Op packages shall list the op names which support per-channel scale tensors using the macros shown below. For ops listed using the macros below, when any of the input tensors, parameters, and output tensors used in QnnGraph_addNode has QNN_QUANTIZATION_ENCODING_AXIS_SCALE_OFFSET quantization encoding type, HTP backend passes additional HTP tensors to op execution functions to represent per-channel scale values. For regular ops, HTP tensors passed into op execution functions are outputs, inputs, parameters. For per-channel scale ops, HTP tensors passed into op execution functions are outputs, inputs, parameters, output per- channel scale values, input per-channel scale values, parameter per-channel scale values. HTP fills default per-channel scale value of 1 for any non-QNN_QUANTIZATION_ENCODING_AXIS_SCALE_OFFSET tensors in the above case.

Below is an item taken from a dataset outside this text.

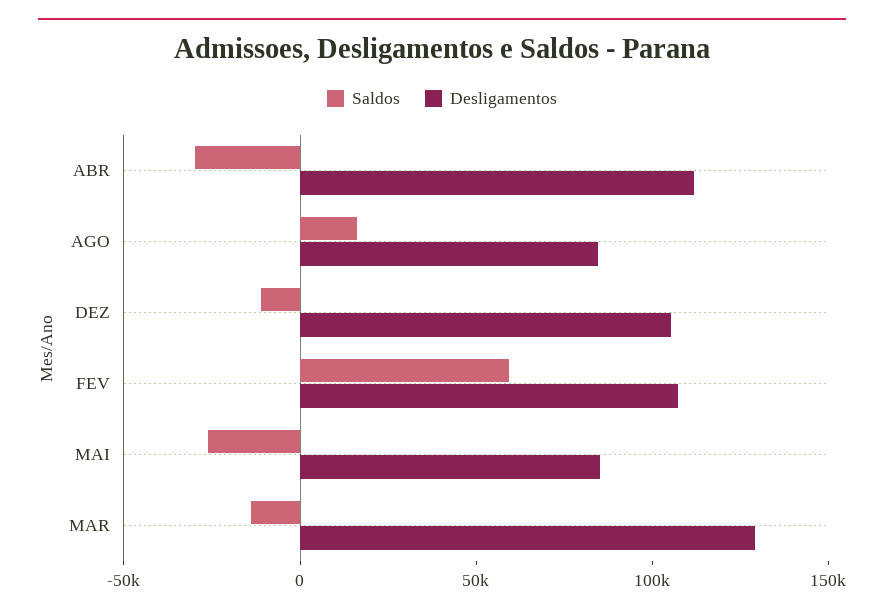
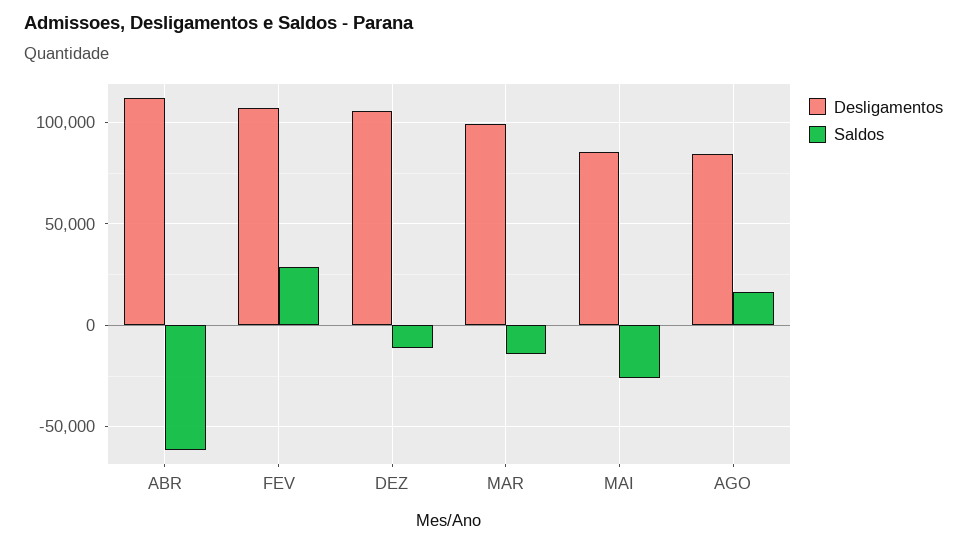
Saldos, ABR: -30000 -> -60000
Saldos, FEV: 60000 -> 30000
Desligamentos, MAR: 130000 -> 100000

Per-channel scale values of an output or an input or a parameter in op implementation functions can be accessed by tensor(0,0,0,d), given tensor being the corresponding per-channel scale value tensor, and given d being the channel of interest.
/*
* per-channel quantized op name list
*
* optional
* needs to be global in the package
* one list per package
*/
LIST_PACKAGE_PER_CHANNEL_QUANTIZED_OPS(...)
/*
* per-channel scale op name registration
*
* optional
* uses with LIST_PACKAGE_PER_CHANNEL_QUANTIZED_OPS(...)
* needs to placed in op package initialization function
* registers all per-channel scale op names in the package
*/
REGISTER_PACKAGE_PER_CHANNEL_QUANTIZED_OPS()
Compilation¶
Name of a QNN HTP op package is independent from source code, and the name must be passed as a compilation flag using the following format:
-DTHIS_PKG_NAME=YOUR_PACKAGE_NAME
Current QNN HTP op packages are required to be re-compiled after every QNN SDK release.
For example makefile, please refer to makefile located at examples/OpPackage/HTP/ in QNN SDK.